SUPPLIED DATA:
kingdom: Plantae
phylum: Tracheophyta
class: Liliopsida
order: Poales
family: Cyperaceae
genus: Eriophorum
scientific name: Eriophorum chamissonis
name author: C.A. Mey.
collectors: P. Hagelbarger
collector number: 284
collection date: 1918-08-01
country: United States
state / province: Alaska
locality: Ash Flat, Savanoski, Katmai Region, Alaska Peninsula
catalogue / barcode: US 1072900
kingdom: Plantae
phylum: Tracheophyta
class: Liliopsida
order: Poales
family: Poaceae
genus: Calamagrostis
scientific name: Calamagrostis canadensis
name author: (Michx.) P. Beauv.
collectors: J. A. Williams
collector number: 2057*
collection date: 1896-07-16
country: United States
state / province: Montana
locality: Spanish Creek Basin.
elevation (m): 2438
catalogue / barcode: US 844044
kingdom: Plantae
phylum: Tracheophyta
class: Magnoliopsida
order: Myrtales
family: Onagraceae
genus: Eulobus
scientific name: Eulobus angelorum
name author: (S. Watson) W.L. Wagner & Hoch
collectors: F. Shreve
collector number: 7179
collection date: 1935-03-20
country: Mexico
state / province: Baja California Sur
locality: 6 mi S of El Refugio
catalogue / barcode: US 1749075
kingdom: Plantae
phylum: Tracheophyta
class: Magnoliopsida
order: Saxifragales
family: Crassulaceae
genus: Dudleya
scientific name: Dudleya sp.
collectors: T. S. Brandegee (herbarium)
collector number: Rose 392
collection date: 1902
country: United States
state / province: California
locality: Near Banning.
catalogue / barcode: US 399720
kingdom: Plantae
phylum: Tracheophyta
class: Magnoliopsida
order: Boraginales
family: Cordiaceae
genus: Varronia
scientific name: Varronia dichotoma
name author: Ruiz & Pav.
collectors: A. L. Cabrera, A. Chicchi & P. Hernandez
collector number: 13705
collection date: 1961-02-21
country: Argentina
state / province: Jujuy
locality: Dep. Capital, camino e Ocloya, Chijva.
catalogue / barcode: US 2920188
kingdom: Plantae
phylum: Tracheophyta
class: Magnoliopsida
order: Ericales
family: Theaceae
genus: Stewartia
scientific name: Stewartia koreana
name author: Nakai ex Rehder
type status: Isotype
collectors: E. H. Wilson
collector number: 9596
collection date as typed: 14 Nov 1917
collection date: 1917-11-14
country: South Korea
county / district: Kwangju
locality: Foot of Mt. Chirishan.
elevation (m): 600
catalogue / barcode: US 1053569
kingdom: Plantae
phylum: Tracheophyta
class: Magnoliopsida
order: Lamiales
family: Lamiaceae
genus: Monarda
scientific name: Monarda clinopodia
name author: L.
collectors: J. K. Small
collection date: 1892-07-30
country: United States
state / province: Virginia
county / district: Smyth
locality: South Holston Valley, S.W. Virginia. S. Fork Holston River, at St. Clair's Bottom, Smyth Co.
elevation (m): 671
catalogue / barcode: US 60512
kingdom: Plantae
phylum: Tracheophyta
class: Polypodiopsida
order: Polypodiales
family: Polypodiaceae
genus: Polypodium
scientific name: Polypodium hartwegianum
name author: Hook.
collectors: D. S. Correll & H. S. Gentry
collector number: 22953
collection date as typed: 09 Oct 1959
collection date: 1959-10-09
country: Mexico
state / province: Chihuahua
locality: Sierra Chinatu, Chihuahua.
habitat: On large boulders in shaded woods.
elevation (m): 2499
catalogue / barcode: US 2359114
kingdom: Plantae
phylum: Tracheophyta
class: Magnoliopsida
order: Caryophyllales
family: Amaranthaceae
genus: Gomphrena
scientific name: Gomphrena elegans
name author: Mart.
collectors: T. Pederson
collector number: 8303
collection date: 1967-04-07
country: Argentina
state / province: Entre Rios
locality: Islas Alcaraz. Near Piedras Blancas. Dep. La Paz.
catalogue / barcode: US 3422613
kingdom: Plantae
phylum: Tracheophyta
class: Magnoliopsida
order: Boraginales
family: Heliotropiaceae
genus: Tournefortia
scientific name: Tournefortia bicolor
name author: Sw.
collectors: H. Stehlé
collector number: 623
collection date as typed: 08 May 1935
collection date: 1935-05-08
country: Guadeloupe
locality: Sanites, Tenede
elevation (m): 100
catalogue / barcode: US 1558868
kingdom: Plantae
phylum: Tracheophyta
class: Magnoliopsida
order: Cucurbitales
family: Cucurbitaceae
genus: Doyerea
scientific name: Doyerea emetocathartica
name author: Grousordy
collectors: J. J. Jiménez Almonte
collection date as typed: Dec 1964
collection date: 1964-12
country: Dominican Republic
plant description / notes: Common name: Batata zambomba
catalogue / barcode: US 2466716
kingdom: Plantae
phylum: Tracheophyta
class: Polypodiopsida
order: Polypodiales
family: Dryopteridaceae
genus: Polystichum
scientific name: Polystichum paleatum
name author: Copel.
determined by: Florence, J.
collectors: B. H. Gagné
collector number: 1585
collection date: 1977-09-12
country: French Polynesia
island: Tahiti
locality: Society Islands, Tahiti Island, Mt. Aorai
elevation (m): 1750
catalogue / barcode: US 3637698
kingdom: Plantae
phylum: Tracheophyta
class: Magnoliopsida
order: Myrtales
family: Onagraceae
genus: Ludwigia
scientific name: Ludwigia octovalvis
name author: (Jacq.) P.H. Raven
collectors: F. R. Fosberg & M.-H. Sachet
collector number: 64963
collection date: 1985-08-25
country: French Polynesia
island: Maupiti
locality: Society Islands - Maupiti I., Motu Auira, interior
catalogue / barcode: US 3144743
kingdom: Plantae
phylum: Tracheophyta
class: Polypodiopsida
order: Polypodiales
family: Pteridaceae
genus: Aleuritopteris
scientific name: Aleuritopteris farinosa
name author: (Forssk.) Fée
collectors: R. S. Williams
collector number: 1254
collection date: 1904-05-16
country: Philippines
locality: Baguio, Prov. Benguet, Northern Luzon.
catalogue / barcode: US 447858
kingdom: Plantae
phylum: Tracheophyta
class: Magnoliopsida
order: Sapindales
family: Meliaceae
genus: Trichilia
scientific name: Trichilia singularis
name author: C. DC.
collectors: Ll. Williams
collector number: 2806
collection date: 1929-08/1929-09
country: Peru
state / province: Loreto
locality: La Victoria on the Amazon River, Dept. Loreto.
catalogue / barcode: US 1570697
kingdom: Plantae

YOUR GOAL:
Reproduce the lines of every entry above verbatim, leaving each one unchanged.

FINAL RESULT:
kingdom: Plantae
phylum: Tracheophyta
class: Liliopsida
order: Poales
family: Cyperaceae
genus: Eriophorum
scientific name: Eriophorum chamissonis
name author: C.A. Mey.
collectors: P. Hagelbarger
collector number: 284
collection date: 1918-08-01
country: United States
state / province: Alaska
locality: Ash Flat, Savanoski, Katmai Region, Alaska Peninsula
catalogue / barcode: US 1072900
kingdom: Plantae
phylum: Tracheophyta
class: Liliopsida
order: Poales
family: Poaceae
genus: Calamagrostis
scientific name: Calamagrostis canadensis
name author: (Michx.) P. Beauv.
collectors: J. A. Williams
collector number: 2057*
collection date: 1896-07-16
country: United States
state / province: Montana
locality: Spanish Creek Basin.
elevation (m): 2438
catalogue / barcode: US 844044
kingdom: Plantae
phylum: Tracheophyta
class: Magnoliopsida
order: Myrtales
family: Onagraceae
genus: Eulobus
scientific name: Eulobus angelorum
name author: (S. Watson) W.L. Wagner & Hoch
collectors: F. Shreve
collector number: 7179
collection date: 1935-03-20
country: Mexico
state / province: Baja California Sur
locality: 6 mi S of El Refugio
catalogue / barcode: US 1749075
kingdom: Plantae
phylum: Tracheophyta
class: Magnoliopsida
order: Saxifragales
family: Crassulaceae
genus: Dudleya
scientific name: Dudleya sp.
collectors: T. S. Brandegee (herbarium)
collector number: Rose 392
collection date: 1902
country: United States
state / province: California
locality: Near Banning.
catalogue / barcode: US 399720
kingdom: Plantae
phylum: Tracheophyta
class: Magnoliopsida
order: Boraginales
family: Cordiaceae
genus: Varronia
scientific name: Varronia dichotoma
name author: Ruiz & Pav.
collectors: A. L. Cabrera, A. Chicchi & P. Hernandez
collector number: 13705
collection date: 1961-02-21
country: Argentina
state / province: Jujuy
locality: Dep. Capital, camino e Ocloya, Chijva.
catalogue / barcode: US 2920188
kingdom: Plantae
phylum: Tracheophyta
class: Magnoliopsida
order: Ericales
family: Theaceae
genus: Stewartia
scientific name: Stewartia koreana
name author: Nakai ex Rehder
type status: Isotype
collectors: E. H. Wilson
collector number: 9596
collection date as typed: 14 Nov 1917
collection date: 1917-11-14
country: South Korea
county / district: Kwangju
locality: Foot of Mt. Chirishan.
elevation (m): 600
catalogue / barcode: US 1053569
kingdom: Plantae
phylum: Tracheophyta
class: Magnoliopsida
order: Lamiales
family: Lamiaceae
genus: Monarda
scientific name: Monarda clinopodia
name author: L.
collectors: J. K. Small
collection date: 1892-07-30
country: United States
state / province: Virginia
county / district: Smyth
locality: South Holston Valley, S.W. Virginia. S. Fork Holston River, at St. Clair's Bottom, Smyth Co.
elevation (m): 671
catalogue / barcode: US 60512
kingdom: Plantae
phylum: Tracheophyta
class: Polypodiopsida
order: Polypodiales
family: Polypodiaceae
genus: Polypodium
scientific name: Polypodium hartwegianum
name author: Hook.
collectors: D. S. Correll & H. S. Gentry
collector number: 22953
collection date as typed: 09 Oct 1959
collection date: 1959-10-09
country: Mexico
state / province: Chihuahua
locality: Sierra Chinatu, Chihuahua.
habitat: On large boulders in shaded woods.
elevation (m): 2499
catalogue / barcode: US 2359114
kingdom: Plantae
phylum: Tracheophyta
class: Magnoliopsida
order: Caryophyllales
family: Amaranthaceae
genus: Gomphrena
scientific name: Gomphrena elegans
name author: Mart.
collectors: T. Pederson
collector number: 8303
collection date: 1967-04-07
country: Argentina
state / province: Entre Rios
locality: Islas Alcaraz. Near Piedras Blancas. Dep. La Paz.
catalogue / barcode: US 3422613
kingdom: Plantae
phylum: Tracheophyta
class: Magnoliopsida
order: Boraginales
family: Heliotropiaceae
genus: Tournefortia
scientific name: Tournefortia bicolor
name author: Sw.
collectors: H. Stehlé
collector number: 623
collection date as typed: 08 May 1935
collection date: 1935-05-08
country: Guadeloupe
locality: Sanites, Tenede
elevation (m): 100
catalogue / barcode: US 1558868
kingdom: Plantae
phylum: Tracheophyta
class: Magnoliopsida
order: Cucurbitales
family: Cucurbitaceae
genus: Doyerea
scientific name: Doyerea emetocathartica
name author: Grousordy
collectors: J. J. Jiménez Almonte
collection date as typed: Dec 1964
collection date: 1964-12
country: Dominican Republic
plant description / notes: Common name: Batata zambomba
catalogue / barcode: US 2466716
kingdom: Plantae
phylum: Tracheophyta
class: Polypodiopsida
order: Polypodiales
family: Dryopteridaceae
genus: Polystichum
scientific name: Polystichum paleatum
name author: Copel.
determined by: Florence, J.
collectors: B. H. Gagné
collector number: 1585
collection date: 1977-09-12
country: French Polynesia
island: Tahiti
locality: Society Islands, Tahiti Island, Mt. Aorai
elevation (m): 1750
catalogue / barcode: US 3637698
kingdom: Plantae
phylum: Tracheophyta
class: Magnoliopsida
order: Myrtales
family: Onagraceae
genus: Ludwigia
scientific name: Ludwigia octovalvis
name author: (Jacq.) P.H. Raven
collectors: F. R. Fosberg & M.-H. Sachet
collector number: 64963
collection date: 1985-08-25
country: French Polynesia
island: Maupiti
locality: Society Islands - Maupiti I., Motu Auira, interior
catalogue / barcode: US 3144743
kingdom: Plantae
phylum: Tracheophyta
class: Polypodiopsida
order: Polypodiales
family: Pteridaceae
genus: Aleuritopteris
scientific name: Aleuritopteris farinosa
name author: (Forssk.) Fée
collectors: R. S. Williams
collector number: 1254
collection date: 1904-05-16
country: Philippines
locality: Baguio, Prov. Benguet, Northern Luzon.
catalogue / barcode: US 447858
kingdom: Plantae
phylum: Tracheophyta
class: Magnoliopsida
order: Sapindales
family: Meliaceae
genus: Trichilia
scientific name: Trichilia singularis
name author: C. DC.
collectors: Ll. Williams
collector number: 2806
collection date: 1929-08/1929-09
country: Peru
state / province: Loreto
locality: La Victoria on the Amazon River, Dept. Loreto.
catalogue / barcode: US 1570697
kingdom: Plantae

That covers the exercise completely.